大谷翔平のWBC宮崎キャンプ、参加未定の「意外な理由」

ジム・スモール氏の回答は意外なものであった。

大谷のキャンプ参加の可否は、MLBがWBCの参加選手のために掛ける「保険」を購入できるか否かによって決定されるとのことだった。

つまり、万一WBC参加中の何らかの事故や怪我で選手のMLBでの活躍が阻害されるようなことがあった場合に、その損害のリスクを保険会社が負うという状態になっていなければ、MLB、選手会、球団もキャンプへの参加を認められないと言うのだ。

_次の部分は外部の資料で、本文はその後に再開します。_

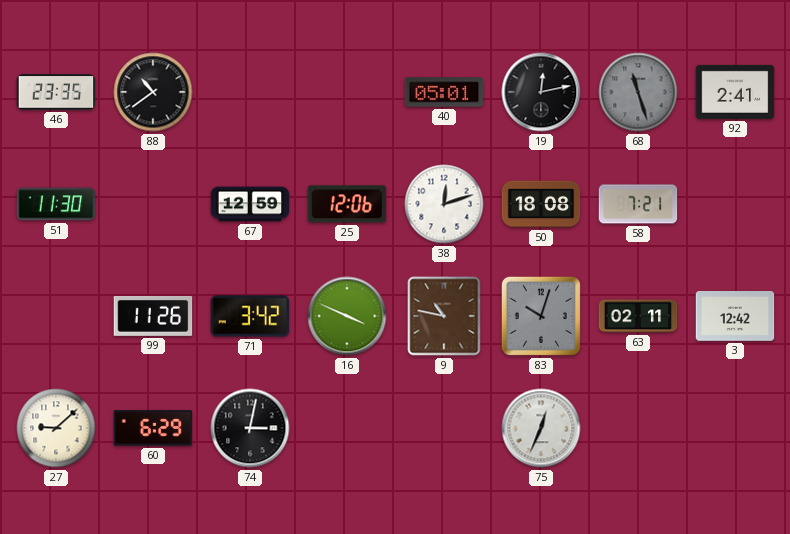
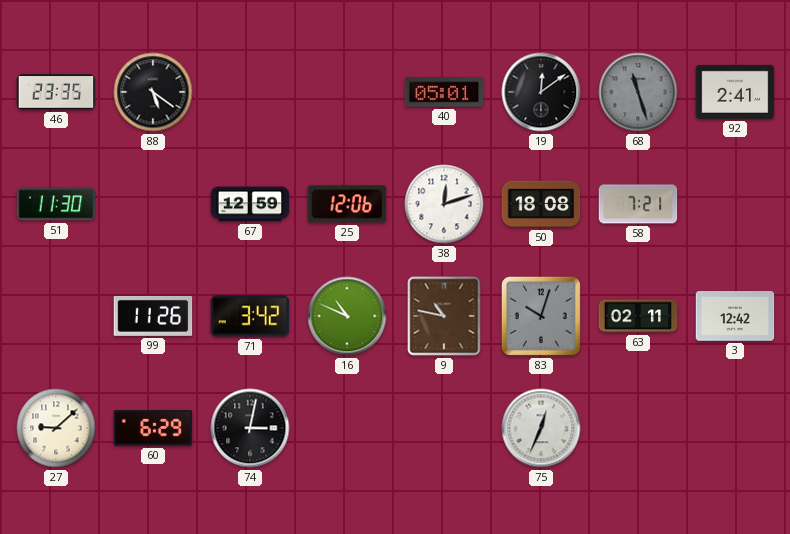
88: 10:39 -> 5:21
19: 12:13 -> 12:09
16: 3:49 -> 10:49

MLB国際事業統括上席副社長のジム・スモール氏(Photo by Eric Espada/Getty Images)

MLB国際事業統括上席副社長のジム・スモール氏(Photo by Eric Espada/Getty Images)


WBC本戦と3月6〜7日に大阪などで行われる強化試合の主催は、MLB機構とMLB選手会が設立したWORLD BASEBALL CLASSIC INC.と読売新聞社で、2月25〜26日の宮崎、3月3〜4日の名古屋での侍ジャパンの壮行試合はNPB(日本野球機構)主催で行われ、開催の様々なリスクに対する保険への加入は契約条件となっているはずである。

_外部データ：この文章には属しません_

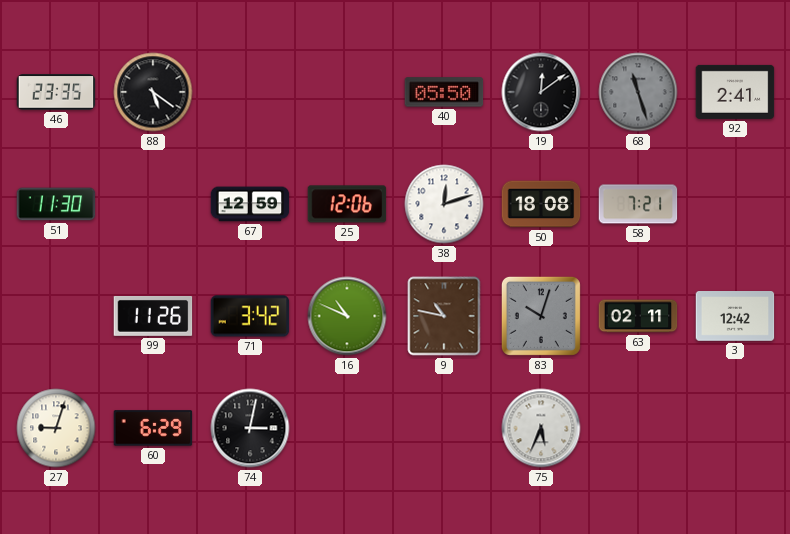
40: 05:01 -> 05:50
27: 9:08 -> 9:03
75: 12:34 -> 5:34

ただし、前述のとおり、選手を参加させることは球団のみならずMLBにとって大きなリスクであることから、MLB所属の選手の保険については、チームオーナーの意向を反映するMLB機構とMLB選手会との合意に基づき、MLBの範疇(負担)となっている。

その審査に時間がかかるため、本人が参加を望んだとしても、現時点でのコミットメントは出せないという事情が判明した。

大谷翔平選手(Photo by Thearon W. Henderson/Getty Images)

大谷翔平選手(Photo by Thearon W. Henderson/Getty Images)


宮崎では、大谷選手の参加を待ち望むフィーバーがすでに沸き起こっている。

あとは米国の保険会社が妥当な金額で、MLBと保険契約を結べるか否かに全てがかかっている。